If we’re not careful, sustainability efforts could be as big a failure as Remain
Founding partner Mark Lowe shares his views ahead of COP26
Should the future be decided by nations, or between them? Are international treaties a threat to sovereignty? Does elite moralising reflect elite behaviour? Who gets to decide our future and do they have a right to?
These are all questions raised in 2016 during the Brexit referendum but you can easily see the same things being asked about the more urgent debate right now, about the future of the planet.
Those of us who supported both the anti-Brexit cause and the sustainability agenda should reflect on why Remain was such a dismal failure; not least because it will prepare us for the new battle ahead.
Whatever the shortcomings of the campaign, it wasn’t the failure to answer these questions in 2016 but rather the failure to do so over the preceding three decades that caused the political upheaval of Brexit.

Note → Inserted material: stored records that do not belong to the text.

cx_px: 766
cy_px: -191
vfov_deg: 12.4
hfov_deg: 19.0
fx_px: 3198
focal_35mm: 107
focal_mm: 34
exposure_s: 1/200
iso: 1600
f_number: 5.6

The is ultimately a story of elite accountability. Successive governments saw fit to enjoy the advantages of EU membership without making a case for it. Meanwhile, the edicts of the European Commission and associated institutions felt distant from the lives of most people.
Then, when people made what they saw as a democratic choice to leave the EU, elites in parliament and the legal profession sought to reverse it.

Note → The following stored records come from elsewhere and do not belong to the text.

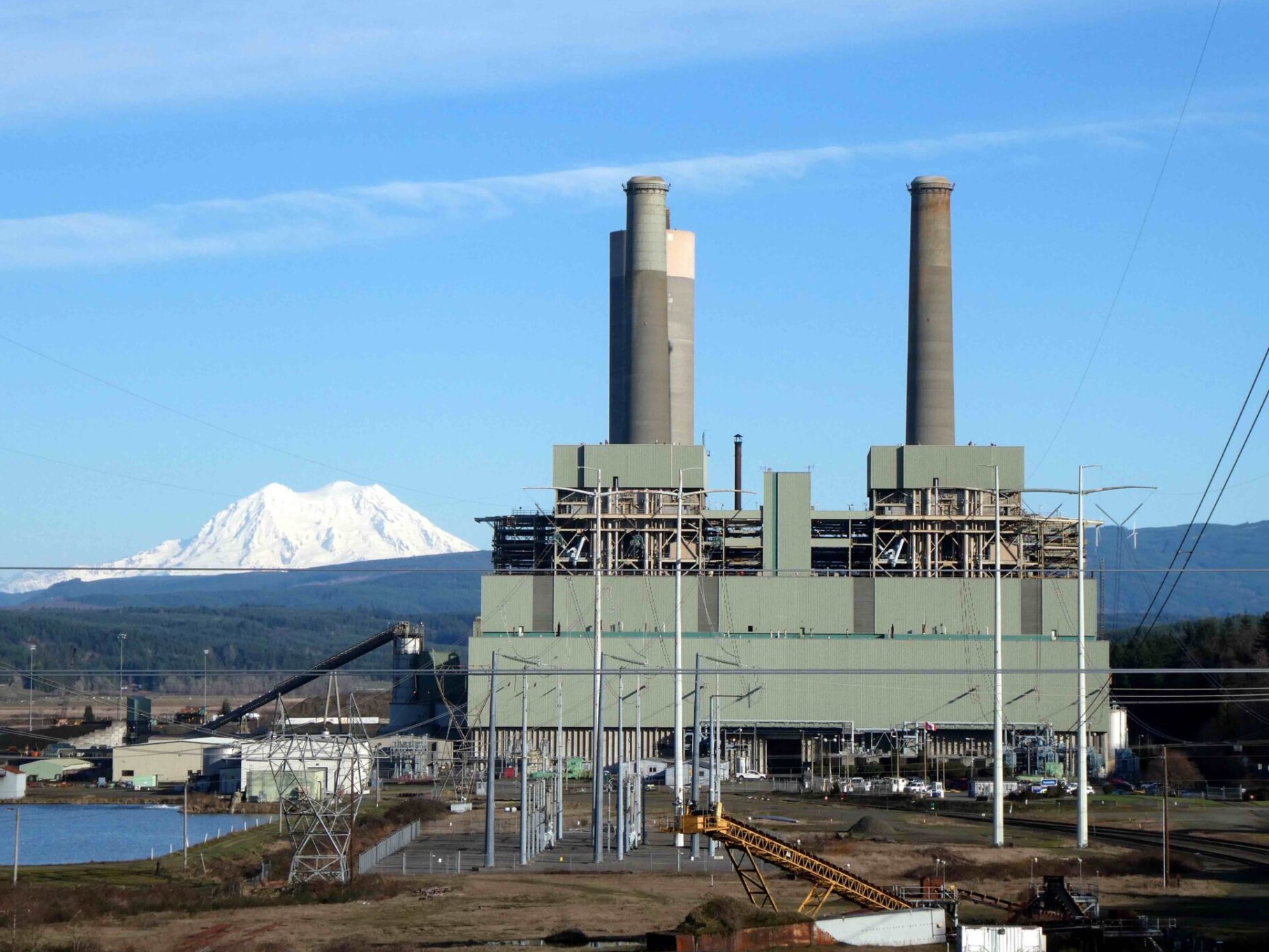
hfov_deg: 17.6
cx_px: 619
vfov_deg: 13.2
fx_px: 4106
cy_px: 497
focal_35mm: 112
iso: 80
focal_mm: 19
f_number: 5.1
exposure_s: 1/800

It’s not hard to see the parallels. Individuals can play their part, but the prime movers in combating climate change and creating a more sustainable planet will be multi-national companies and global institutions.
Where does accountability lie for this elite cadre? For companies, it is and always has been with shareholders, particularly institutional investors. The good news is that these groups are embracing ESG and tying CEOs remuneration to it, but it is incredibly difficult for individuals to make sense of these efforts and they certainly can’t vote for them. Employees remain a hidden and hitherto untapped force and could hold the key to change, but we’re not there yet.
Meanwhile, the legal framework for the net zero debate is being decided not at a national, but an international level, another miasma of weak accountability. Decisions will be made at COP 26 next month that will ripple out into our daily lives but as individuals we will have little or no control over them.
Clearly, the challenge goes way beyond communication, but it’s clear to me that the emerging discourse of ESG is alienating for most people. It speaks of long-term threats that seem too huge to achieve and hides behind a Davos-lite jargon that it’s difficult even for comms professionals to understand.
So, the future for ESG communicators looks tough. The saving grace in the UK is that we have a broad cross-party consensus for action against climate change, but if we don’t get the communication right, the political space will rapidly open-up for populist anti-green politics.
In the US, this is already embodied by President Trump, whose chances of re-election in 2024 are massively under-rated. Were it to happen, it would be the biggest setback imaginable to the global climate agenda; which is why we really do have to get it right this time.